> _The problem_
Search the data for the word "пшеничный" and copy every line that contains it.

[Records excerpted from a collection]
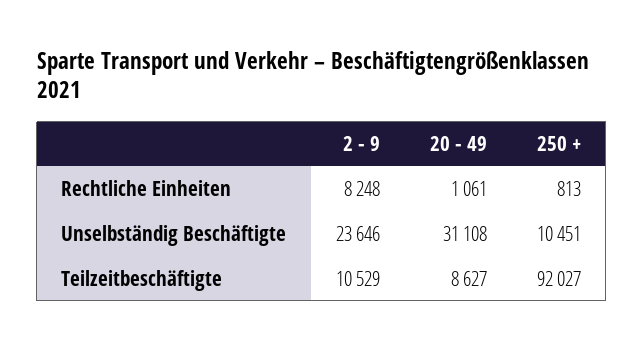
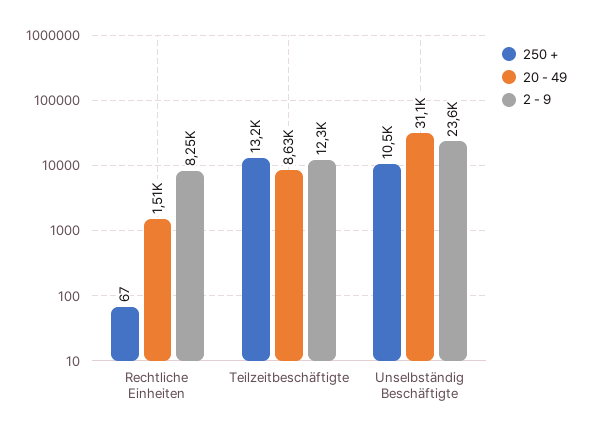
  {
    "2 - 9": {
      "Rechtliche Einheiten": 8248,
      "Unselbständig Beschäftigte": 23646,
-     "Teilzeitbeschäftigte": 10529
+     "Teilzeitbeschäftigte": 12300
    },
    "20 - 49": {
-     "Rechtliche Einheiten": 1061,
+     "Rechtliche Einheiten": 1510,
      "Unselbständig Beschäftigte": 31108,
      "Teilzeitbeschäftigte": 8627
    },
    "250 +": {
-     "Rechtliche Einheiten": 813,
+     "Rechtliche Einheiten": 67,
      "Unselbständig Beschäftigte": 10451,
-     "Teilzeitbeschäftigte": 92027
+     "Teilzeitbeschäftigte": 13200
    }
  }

==

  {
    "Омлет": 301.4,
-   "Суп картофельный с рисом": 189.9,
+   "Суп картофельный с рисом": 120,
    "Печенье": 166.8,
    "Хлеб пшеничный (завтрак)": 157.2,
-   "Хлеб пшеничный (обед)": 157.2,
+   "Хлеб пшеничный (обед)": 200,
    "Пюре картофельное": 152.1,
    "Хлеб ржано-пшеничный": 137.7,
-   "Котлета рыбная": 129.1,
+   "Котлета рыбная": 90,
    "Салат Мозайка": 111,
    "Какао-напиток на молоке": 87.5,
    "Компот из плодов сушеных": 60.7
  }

> _Result of the exercise_
    "Хлеб пшеничный (завтрак)": 157.2,
-   "Хлеб пшеничный (обед)": 157.2,
+   "Хлеб пшеничный (обед)": 200,
    "Хлеб ржано-пшеничный": 137.7,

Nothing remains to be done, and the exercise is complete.